Therein lies the dilemma, how to stay sane in a world gradually making less and less sense. Yeah, unless absolutely necessary, for the foreseeable future staying in might be “the way” to go.

Pre- vs. Post- Modern Culture

Posted on April 21, 2012

Oscar Wilde is truly awesome. Why can’t we have more people with the steady flow of wit and sharp observation of contemporary culture today?

I even wrote a poem on the subject as a tribute.

 

(Inspired during a trip to Dublin)

“An Apology to Mr Wilde”

Greetings Mr Wilde,

I believe you were expecting me

To drop by – or quite the opposite.

I can only say sorry

Things happen (the temptation to indulge my curiosity)

As they do in your town.

Your place of residence is open

To scholars and selected people only.

But I would like to give it a try.

I would rather listen to a word or phrase

Of your devising, than a whole conversation full of plagiarised pop culture

(if that is the right term for the mediocrity which is popular today).

But you were “not in”. Not to a passer-by like me anyway.

But an excuse – a good one, a better one.

I have none.
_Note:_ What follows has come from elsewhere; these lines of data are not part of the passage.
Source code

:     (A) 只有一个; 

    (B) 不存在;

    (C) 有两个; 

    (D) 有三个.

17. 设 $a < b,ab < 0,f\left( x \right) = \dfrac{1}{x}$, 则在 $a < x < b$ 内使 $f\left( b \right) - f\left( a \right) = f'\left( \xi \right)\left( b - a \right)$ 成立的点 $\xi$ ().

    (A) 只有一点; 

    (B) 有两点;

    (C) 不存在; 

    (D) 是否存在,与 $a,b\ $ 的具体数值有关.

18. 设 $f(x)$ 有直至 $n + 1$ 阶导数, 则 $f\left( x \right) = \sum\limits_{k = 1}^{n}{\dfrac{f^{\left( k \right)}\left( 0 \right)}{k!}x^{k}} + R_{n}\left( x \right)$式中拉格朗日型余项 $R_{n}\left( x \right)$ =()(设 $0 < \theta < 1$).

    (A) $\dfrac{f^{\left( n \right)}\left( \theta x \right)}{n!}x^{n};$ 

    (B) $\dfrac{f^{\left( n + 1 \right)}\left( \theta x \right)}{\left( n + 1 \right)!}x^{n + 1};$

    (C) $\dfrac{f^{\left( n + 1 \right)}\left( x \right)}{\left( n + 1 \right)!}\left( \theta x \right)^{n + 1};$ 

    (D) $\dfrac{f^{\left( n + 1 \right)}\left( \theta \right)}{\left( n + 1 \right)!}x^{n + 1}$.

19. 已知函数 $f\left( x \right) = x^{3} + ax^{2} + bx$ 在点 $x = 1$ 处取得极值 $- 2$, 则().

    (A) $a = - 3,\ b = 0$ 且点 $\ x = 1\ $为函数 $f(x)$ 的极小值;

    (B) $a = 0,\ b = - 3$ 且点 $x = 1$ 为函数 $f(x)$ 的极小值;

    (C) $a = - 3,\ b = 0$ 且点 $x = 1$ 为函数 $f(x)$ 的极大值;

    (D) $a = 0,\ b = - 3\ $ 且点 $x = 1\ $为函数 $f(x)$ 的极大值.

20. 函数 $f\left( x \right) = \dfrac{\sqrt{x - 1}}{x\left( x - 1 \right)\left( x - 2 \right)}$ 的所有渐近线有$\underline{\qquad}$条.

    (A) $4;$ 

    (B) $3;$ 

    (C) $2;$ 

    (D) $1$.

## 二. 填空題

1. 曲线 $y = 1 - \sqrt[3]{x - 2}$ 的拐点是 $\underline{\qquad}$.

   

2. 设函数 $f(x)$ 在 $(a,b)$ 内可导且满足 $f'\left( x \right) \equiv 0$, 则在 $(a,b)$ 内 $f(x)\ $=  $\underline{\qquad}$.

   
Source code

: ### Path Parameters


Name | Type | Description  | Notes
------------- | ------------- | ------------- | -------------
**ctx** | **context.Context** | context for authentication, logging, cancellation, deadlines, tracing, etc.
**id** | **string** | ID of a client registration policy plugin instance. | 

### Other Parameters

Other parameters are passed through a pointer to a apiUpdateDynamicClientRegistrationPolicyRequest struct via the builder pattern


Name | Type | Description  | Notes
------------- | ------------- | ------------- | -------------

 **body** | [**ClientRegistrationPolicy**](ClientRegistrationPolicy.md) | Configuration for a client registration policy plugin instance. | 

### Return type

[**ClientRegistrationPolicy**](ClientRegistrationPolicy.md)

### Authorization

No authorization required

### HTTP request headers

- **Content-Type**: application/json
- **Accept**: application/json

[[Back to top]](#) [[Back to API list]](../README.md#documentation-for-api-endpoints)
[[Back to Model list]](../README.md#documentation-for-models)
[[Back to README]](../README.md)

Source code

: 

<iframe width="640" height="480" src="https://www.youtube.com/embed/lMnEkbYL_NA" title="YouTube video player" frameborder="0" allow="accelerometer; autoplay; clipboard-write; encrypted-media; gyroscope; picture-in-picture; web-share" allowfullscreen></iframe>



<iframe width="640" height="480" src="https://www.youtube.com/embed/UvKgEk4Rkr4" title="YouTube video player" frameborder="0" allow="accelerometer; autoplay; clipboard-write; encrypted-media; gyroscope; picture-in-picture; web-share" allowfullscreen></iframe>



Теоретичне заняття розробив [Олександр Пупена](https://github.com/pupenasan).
I rarely have the words to say

Which capture the essence of what I really must say

Before the moment also passes by…

I will try again another time certainly.

Soon.

Promise.

Gym Bunny

Posted on April 21, 2012

I gave the gym another try today. I’m not long back and already I feel all the better for going. That feeling would probably be all the more justified if I weren’t nursing a Brother’s Pear Cider as I write this but hey!

Fitness is one of those concepts which doesn’t seem so scary in its pure word-form. “Fitness” – perhaps not the most exciting word but relatively innocuous, not likely to strike fear and loathing into the average gym-trying person.

However it is the context in which it is most frequently used which is likely to steer me reliably away from it. It inevitably brings to mind those glorious specimens who have achieved this Fitness standard, and who make it their personal mission to permeate the public with this epiphany they have chanced upon, worked towards, and now have the flawless and flab-free physique as proof of their endurance. However there are days – not an overwhelming number but enough to notably tarnish my fitness “reputation” – when I am convinced that “fun-run” has to be ultimate example of an oxy-moron…

“You Are Now Certified To Be…”

Posted on April 21, 2012

I got my TEFL certificate the other day. Proof of my having spent 60 hours (*cough* ahem *more like three*) learning how to become the exemplary good teacher and bestow my limited worldly wisdom to an as-yet-anonymous, and potentially quite intimidating, classroom full of foreign schoolchildren. Or adults, even.

Admittedly, much of it is learning by rote the best methods of teaching, which in itself is an important lesson for would-be teachers who would otherwise, albeit with the best intentions in their newfound calling, manage to scar the poor kiddies – or “adulties”, even – for life. Or at least put them off learning the English or indeed any other language.

Also admittedly, there is something of a slight sense of hypocrisy in upholding the importance and value of every language in the “global village” which the world is fast becoming, and then teaching the people who are charged to your temporary care, that actually, English is the way to go. That is, if you want to be acknowledged professionally, or at least have to deal with the vast number of tourists who refuse to shift from their own nicely bastardised version to learn a few helpful words or phrases of your own obscure language.

But it helps a lot of people, admittedly. And it’s not to say that they can’t ditch their home language and culture. It just means that they can speak English to your face, and laugh at you with their comrades in Japanese, or something.